1. Benefits of Sports go Beyond Physical Gain


Obviously, getting involved in a sport is great exercise. Beyond getting kids moving and away from screens for a while, youth sports can lead to scholarships or even a career as a professional athlete one day. There's more than just physical gain from sports-they can help put kids on a path to academics and more.

Academics are very important. Thanks to the introduction of tech tools in the classroom, it's easier than ever to balance sports and studying. Plus, technology can open new doors for athletes and allow them to be discovered by coaches from top schools. Students who play sports even perform better academically!

2. Sports Lead to Mental and Emotional Well-Being


Physical activity helps to regulate mood and can promote relaxation. Since kids' lives are becoming more and more stressful each year, especially as they approach high school, it's important to have coping mechanisms. Playing sports releases endorphins and can help increase blood flow to the brain, promoting mental and emotional well-being. Staying active can help kids and teens sleep better and may even help ward off issues like depression and anxiety, helping to keep kids happy and focused.

player and coach

3. Build Social and Relationship Skills


Sometimes, making friends and learning appropriate social behaviors is difficult for kids. Having a common interest and the innate camaraderie of a team environment can make a huge difference. Being part of a team helps kids to learn social skills, make friends, and improve their communication and emotional intelligence. They will learn the value of the team, not just the individual. The inevitable wins and losses will help teach kids to celebrate with their teams when they win and to lean on each other and be gracious when they lose. Coaches are mentors and role models for their teams, and help kids create lasting, healthy relationships on and off the field.

4. Learn Responsibility and Time Management


When you're part of a team, you can't just quit when you don't feel like doing something without consequences. You can't skip team meetings or practices unless there's a really good reason. Playing sports takes time, effort, and patience. Kids will learn responsibility and time management, as they juggle their school responsibilities and the responsibilities for their team. Fundraisers and other team activities will further reinforce the importance of showing up, putting in effort, and understanding responsibilities to oneself and others.
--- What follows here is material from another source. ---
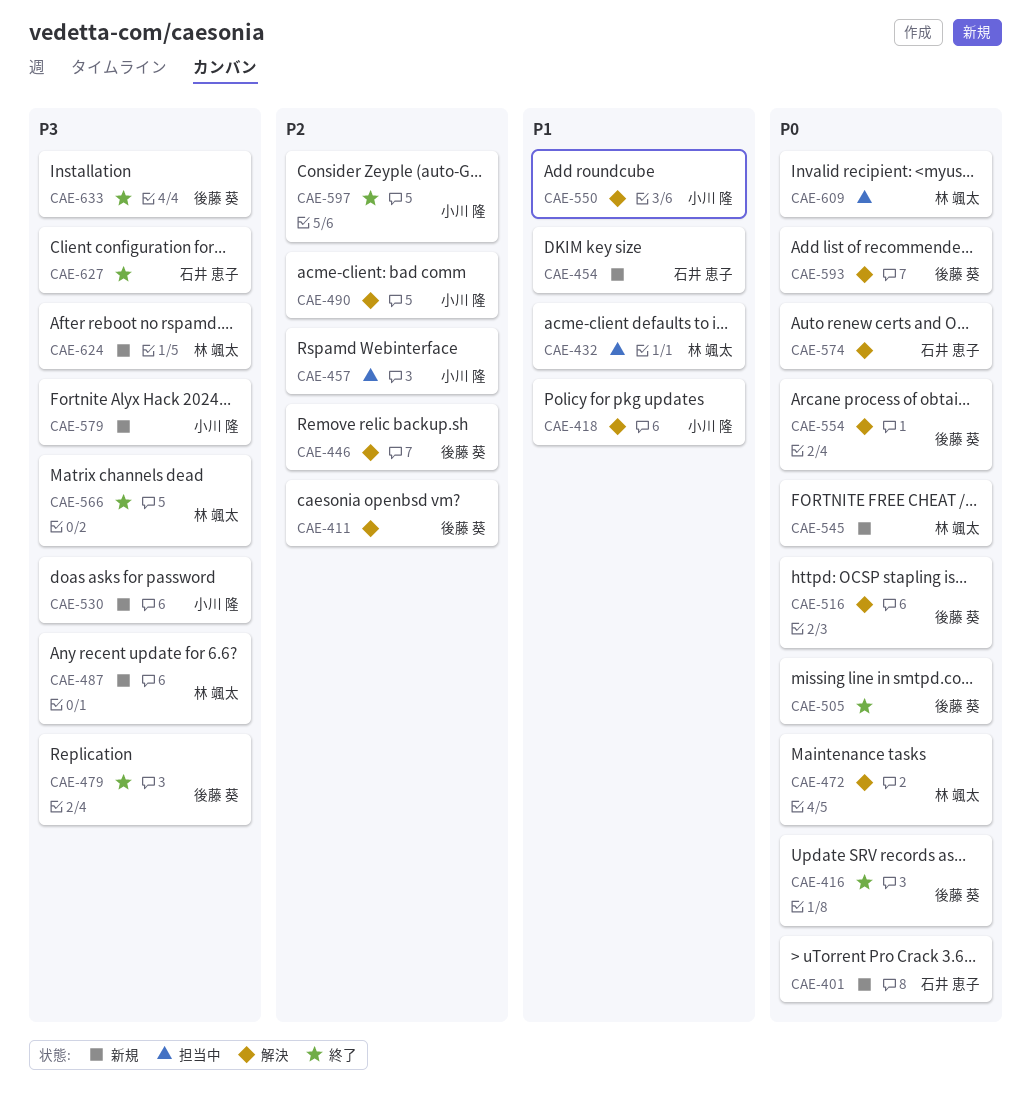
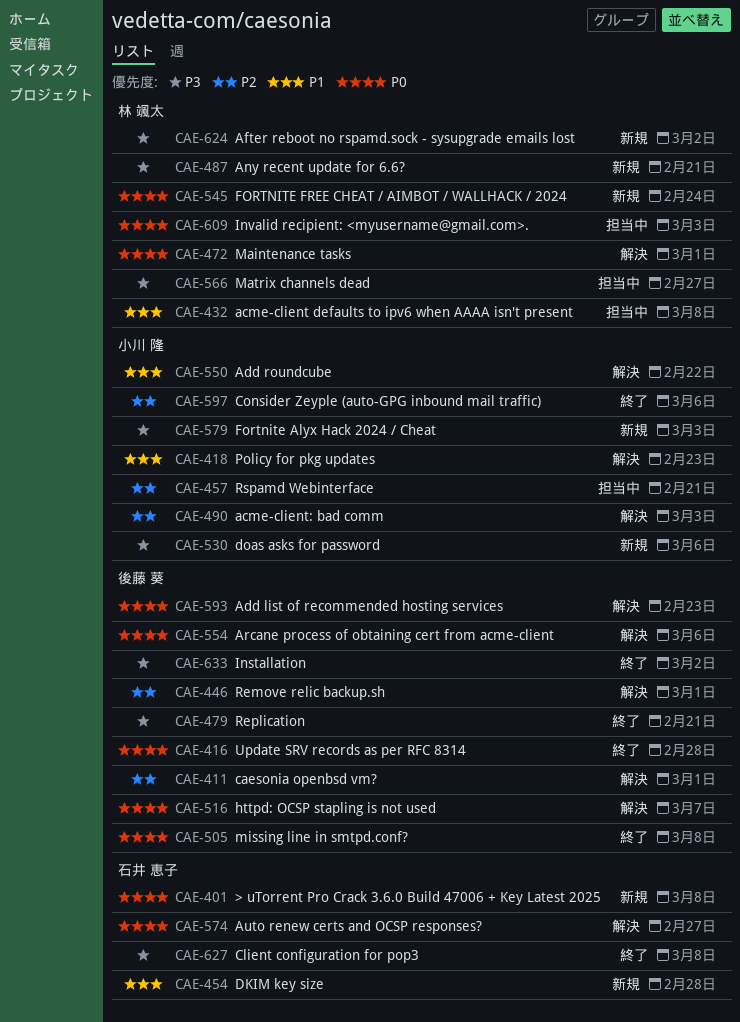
CAE-566, status: 終了 -> 担当中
Through team sports, kids learn discipline, willpower, and how to use their time well.

5. Sports Can Lead to Passion and New Opportunities


Only a tiny fraction of kids will go on to the pros, but that doesn't mean that youth sports won't lead to a career, whether in sports management, team staff, or actually on a professional sports team. Many children and teens develop passion for their sport and may want to go on to play in college. Through college programs, some young adults end up playing professionally. Playing sports professionally is lucrative enough, but many businesses also pay professional athletes to promote products-soccer player Lionel Messi, for instance, reached an agreement with Adidas close to $1 billion. These athletes are an inspiration to hopeful young players and fuel the next generation of pros.

6. Develops Character and Strength


There are lots of life lessons that can be learned on the field or on the court. Learning and experiencing true competition, team dynamics, and being challenged from a young age helps kids develop character and strength. They'll work hard for what they accomplish-and that makes it all the more satisfying.